Yield is the annual rental income divided by the property market value times by a 100. A property valued at £100k, with a rental income of £10k, has a 10% yield.
Every property investor wants to know about the yield, but how does yield really help an investor decide on a deal.
Yield can definitely break a deal, but not necessarily make a deal. To explain this, some assumption has to be made. Majority of investors optimally leverage with a mortgage of 75% LTV and aim for positive cash-flow. For those who are not are either not optimally leveraged, or running a negative cash-flow asset and speculating on capital growth.
Deciphering yield
By just knowing the yield (rental income) without the costs (mortgage interest, ground rent, service charges, estate agent fees, repairs/maintenance, estimated voids) it is impossible to work out the cash-flow. The costs do vary slightly based on the location and type of property (particularly leasehold or freehold), but in general, 2.0-2.5% of the yield is required for the mortgage interest, and another 3.0-3.5% is needed to cover other costs. Totaling of 5-6% costs. These figures are created with some generalised assumptions and will need to be tailored for the location and type of properties you are investing in. Therefore, to keep a property of £200k in a good condition, will incur a cost of about £10k to £12k a year (5-6%).
Yield breaking a deal
From the example above, a yield of between 5-6% will enable you to break even on cash-flow (yield equals cost). For this reason, for my property portfolio, deals with yields below 6% will categorically not be considered. Yield enables you, as a property investor to rule out deals very promptly and effectively. Just to give you a general idea, my property portfolio yields ranges from 7 to 11% on single buy-to-lets, optimally leverage with positive cashflow.

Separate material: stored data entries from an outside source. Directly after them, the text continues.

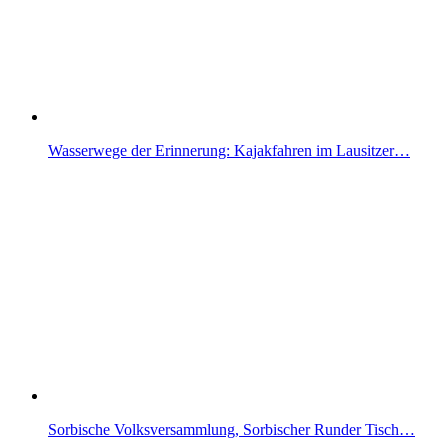
Wasserwege der Erinnerung: Kajakfahren im Lausitzer…
Sorbische Volksversammlung, Sorbischer Runder Tisch…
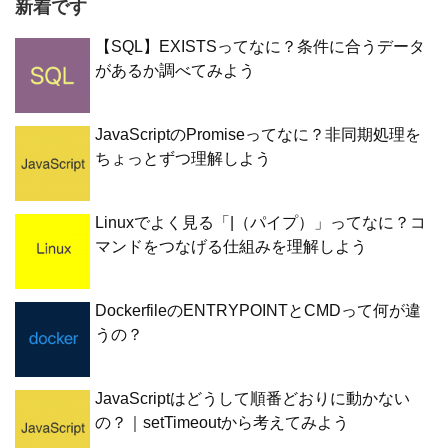
新着です
【SQL】EXISTSってなに？条件に合うデータ
があるか調べてみよう
JavaScriptのPromiseってなに？非同期処理を
ちょっとずつ理解しよう
Linuxでよく見る「|（パイプ）」ってなに？コ
マンドをつなげる仕組みを理解しよう
DockerfileのENTRYPOINTとCMDって何が違
うの？
JavaScriptはどうして順番どおりに動かない
の？｜setTimeoutから考えてみよう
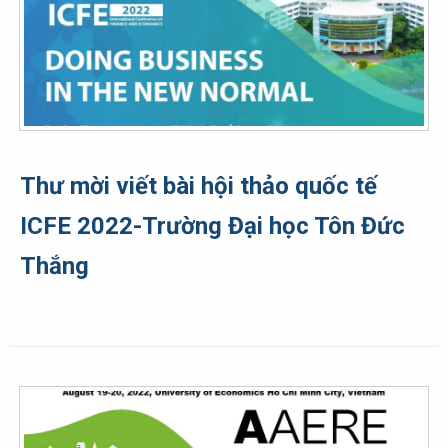
Thư mời viết bài hội thảo quốc tế
ICFE 2022-Trường Đại học Tôn Đức
Thắng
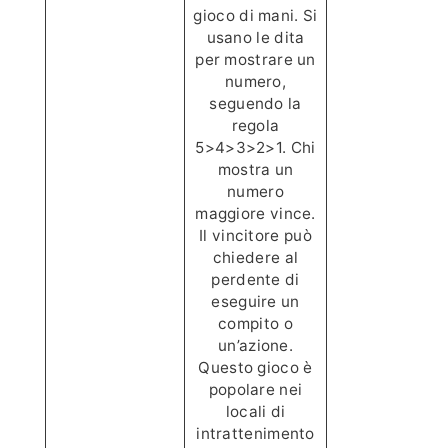
gioco di mani. Si
usano le dita
per mostrare un
numero,
seguendo la
regola
5>4>3>2>1. Chi
mostra un
numero
maggiore vince.
Il vincitore può
chiedere al
perdente di
eseguire un
compito o
un’azione.
Questo gioco è
popolare nei
locali di
intrattenimento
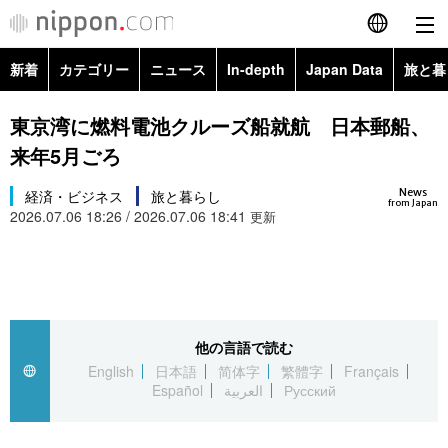
新着
カテゴリー
ニュース
In-depth
Japan Data
旅と暮
English
政治・外交
Topics
東京湾に燃料電池クルーズ船就航 日本郵船、
简体字
来年5月ごろ
経済・ビジネス
Images
繁體字
カテゴリー
News
経済・ビジネス
旅と暮らし
from Japan
2026.07.06 18:26 / 2026.07.06 18:41
国際・海外
更新
People
Français
政治・外交
ニュース
社会
東京
Español
経済・ビジネス
トップ
In-depth
文化
お知らせ
العربية
他の言語で読む
国際
アーカイブ
Japan Data
科学・技術
English
日本語
简体字
繁體字
Français
Русский
Español
العربية
Русский
社会
旅と暮らし
暮らし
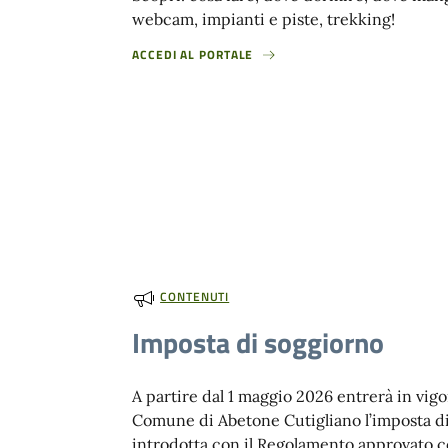
webcam, impianti e piste, trekking!
ACCEDI AL PORTALE
CONTENUTI
Imposta di soggiorno
A partire dal 1 maggio 2026 entrerà in vigo
Comune di Abetone Cutigliano l’imposta di
introdotta con il Regolamento approvato c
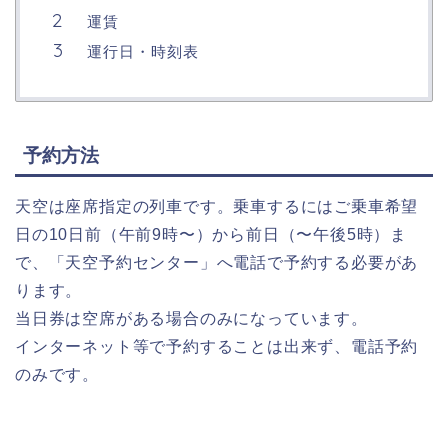
運賃
運行日・時刻表
予約方法
天空は座席指定の列車です。乗車するにはご乗車希望
日の10日前（午前9時〜）から前日（〜午後5時）ま
で、「天空予約センター」へ電話で予約する必要があ
ります。
当日券は空席がある場合のみになっています。
インターネット等で予約することは出来ず、電話予約
のみです。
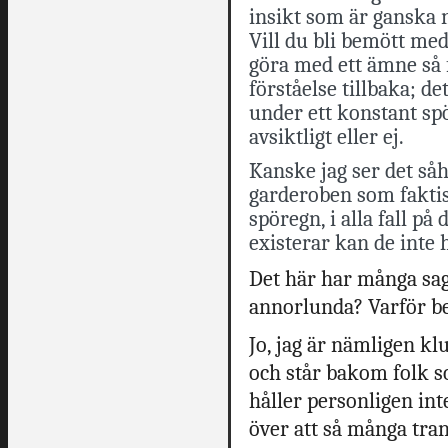
insikt som är ganska 
Vill du bli bemött med 
göra med ett ämne så 
förståelse tillbaka; det
under ett konstant sp
avsiktligt eller ej.
Kanske jag ser det såhä
garderoben som fakti
spöregn, i alla fall på 
existerar kan de inte 
Det här har många sag
annorlunda? Varför be
Jo, jag är nämligen kl
och står bakom folk so
håller personligen int
över att så många tra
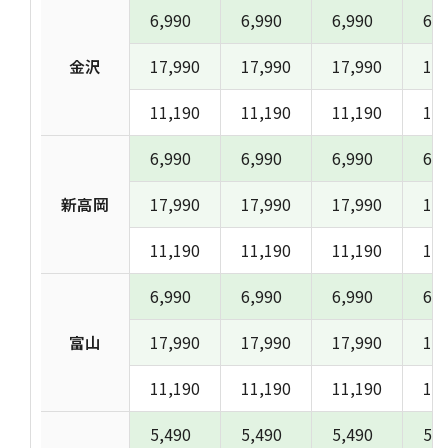
6,990
6,990
6,990
6,9
金沢
17,990
17,990
17,990
17,
11,190
11,190
11,190
11,
6,990
6,990
6,990
6,9
新高岡
17,990
17,990
17,990
17,
11,190
11,190
11,190
11,
6,990
6,990
6,990
6,9
富山
17,990
17,990
17,990
17,
11,190
11,190
11,190
11,
5,490
5,490
5,490
5,4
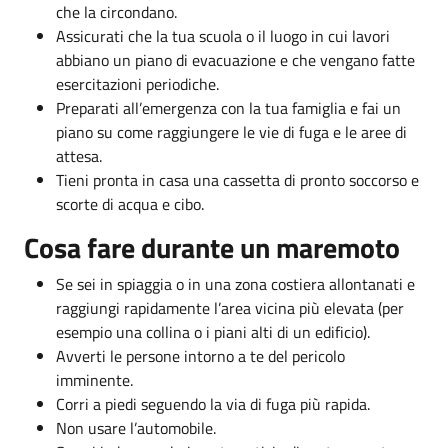
che la circondano.
Assicurati che la tua scuola o il luogo in cui lavori
abbiano un piano di evacuazione e che vengano fatte
esercitazioni periodiche.
Preparati all’emergenza con la tua famiglia e fai un
piano su come raggiungere le vie di fuga e le aree di
attesa.
Tieni pronta in casa una cassetta di pronto soccorso e
scorte di acqua e cibo.
Cosa fare durante un maremoto
Se sei in spiaggia o in una zona costiera allontanati e
raggiungi rapidamente l’area vicina più elevata (per
esempio una collina o i piani alti di un edificio).
Avverti le persone intorno a te del pericolo
imminente.
Corri a piedi seguendo la via di fuga più rapida.
Non usare l’automobile.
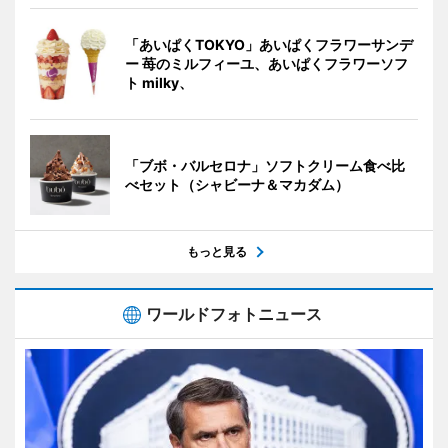
「あいぱくTOKYO」あいぱくフラワーサンデ
ー 苺のミルフィーユ、あいぱくフラワーソフ
ト milky、
「ブボ・バルセロナ」ソフトクリーム食べ比
べセット（シャビーナ＆マカダム）
もっと見る
ワールドフォトニュース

Hence, yield only helps to qualify the deal for consideration, not to help make the decision to acquire the deal. Over 90% of the above 6% yield deals provided to me are rejected on further analysis based on my investment criteria model on capital growth and cash-flow forecast, location, population size, salary-to-property price ratio, type of property, walkscore, crime statistics, sizes of the living/bedrooms and so on.
Screening tool
Therefore, yield is only as good as a quick screening tool on property deals, and the magic number appears to be a minimum of 6%.